原文
所有神经网络组件都继承自nn.Module，它提供： - 参数管理 - 设备和dtype处理
- 状态序列化 - 前向传播定义

参数¶

参数是自动跟踪并在训练期间更新的张量： - 分配为模块属性时自动注册 - 包含在module.parameters()中供优化器使用 - 与模型状态一起保存/加载

基类¶

`nn.Module`¶

所有神经网络模块的基类。

Python

class Module:
    """所有神经网络模块的基类。"""

    def __init__(self):
        """初始化模块。"""
        self._modules = {}
        self._parameters = {}
        self._buffers = {}
        self.training = True

核心方法¶

前向传播¶

Python

def forward(self, *args, **kwargs) -> Tensor:
    """
    定义前向传播计算。
    必须由子类重写。

    示例:
        >>> class MyModule(nn.Module):
        ...     def forward(self, x):
        ...         return x * 2
    """
    raise NotImplementedError

def __call__(self, *args, **kwargs) -> Tensor:
    """
    使模块可调用。内部调用forward()。

    注意: 始终使用module(input)而不是module.forward(input)
    """

参数管理¶

Python

def parameters(self) -> List[Tensor]:
    """
    返回模块中的所有参数。

    返回:
        参数张量列表

    示例:
        >>> model = nn.Linear(10, 5)
        >>> params = model.parameters()
        >>> print(len(params))  # 2 (权重和偏置)
    """

def named_parameters(self) -> List[Tuple[str, Tensor]]:
    """
    返回带名称的参数。

    返回:
        (名称, 参数)元组列表

    示例:
        >>> for name, param in model.named_parameters():
        ...     print(f"{name}: {param.shape}")
    """

def zero_grad(self) -> None:
    """
    将所有参数的梯度清零。

练习任务
**a)** 用两句话概括原文。
**b)** 请把原文中的“返回模块中的所有参数。”译成英文。

数据内容
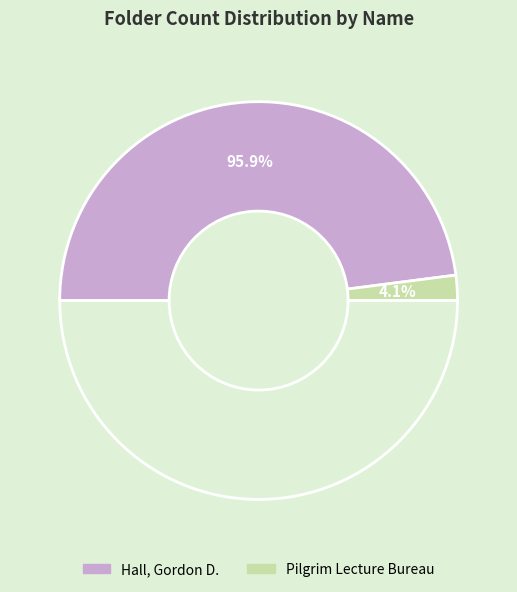

Does any single category account for the majority?

Yes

参考答案
**a)** 原文介绍了所有神经网络组件都要继承的基类nn.Module，它提供参数管理、设备和dtype处理、状态序列化以及前向传播定义。其中forward()必须由子类重写，调用模块时应使用module(input)，parameters()和named_parameters()则分别返回模块中的参数和带名称的参数。

**b)** Returns all parameters in the module.